Bobsimonoff commented 1 year ago

Agree. It is a v2 issue as per instructions, totally aligned. I just hope we make v1.1 as good as we can without making too big a shift from current state. After some feedback comes in, we may find I am totally wrong too.

GangGreenTemperTatum commented 1 year ago

Sounds good, let's leave this open (I created and applied a v2 label) and gain some feedback from the team and community to make a unanimous decision

leondz commented 1 year ago

I personally think Overreliance more scoped towards "as a consumer of an LLM, you should be aware of how it works at a certain level to understand why you shouldn't input source code"

I second this - framing sensitive data leaks as overreliance means that one is already assuming the model won't repeat entries from its training/retrieval data, which isn't a universal expectation (e.g. RAG biases towards exactly this behaviour).

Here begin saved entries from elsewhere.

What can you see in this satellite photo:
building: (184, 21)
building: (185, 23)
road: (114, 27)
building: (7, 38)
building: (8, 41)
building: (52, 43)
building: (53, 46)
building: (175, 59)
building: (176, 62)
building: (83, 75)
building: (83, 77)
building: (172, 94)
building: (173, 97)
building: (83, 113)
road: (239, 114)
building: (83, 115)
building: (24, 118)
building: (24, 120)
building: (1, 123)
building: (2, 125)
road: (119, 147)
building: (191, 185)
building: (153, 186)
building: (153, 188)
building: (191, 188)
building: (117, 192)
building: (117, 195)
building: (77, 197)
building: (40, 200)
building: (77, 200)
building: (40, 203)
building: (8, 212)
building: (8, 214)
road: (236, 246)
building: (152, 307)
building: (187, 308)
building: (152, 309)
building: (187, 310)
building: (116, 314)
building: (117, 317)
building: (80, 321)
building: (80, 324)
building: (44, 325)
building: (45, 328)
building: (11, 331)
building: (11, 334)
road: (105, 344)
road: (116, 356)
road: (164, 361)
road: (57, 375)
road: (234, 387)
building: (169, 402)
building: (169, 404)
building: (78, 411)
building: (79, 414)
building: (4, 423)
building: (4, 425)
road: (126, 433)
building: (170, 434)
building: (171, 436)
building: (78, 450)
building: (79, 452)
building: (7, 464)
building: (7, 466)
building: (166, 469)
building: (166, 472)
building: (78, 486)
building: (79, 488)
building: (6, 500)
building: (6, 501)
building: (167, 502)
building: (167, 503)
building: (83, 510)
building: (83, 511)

this “vulnerability” is problematic because it mostly doesn’t represent a root cause, but a result or symptom

Agree. OTOH I don't think there's firm knowledge on what the root cause of sensitive data leakage is, other than that the sensitive data was in (or implied by) the training data, where it perhaps shouldn't have been.

I guess accidental output of text that happens to express a correct assertion isn't covered by this - maybe that's something for the differential security folks.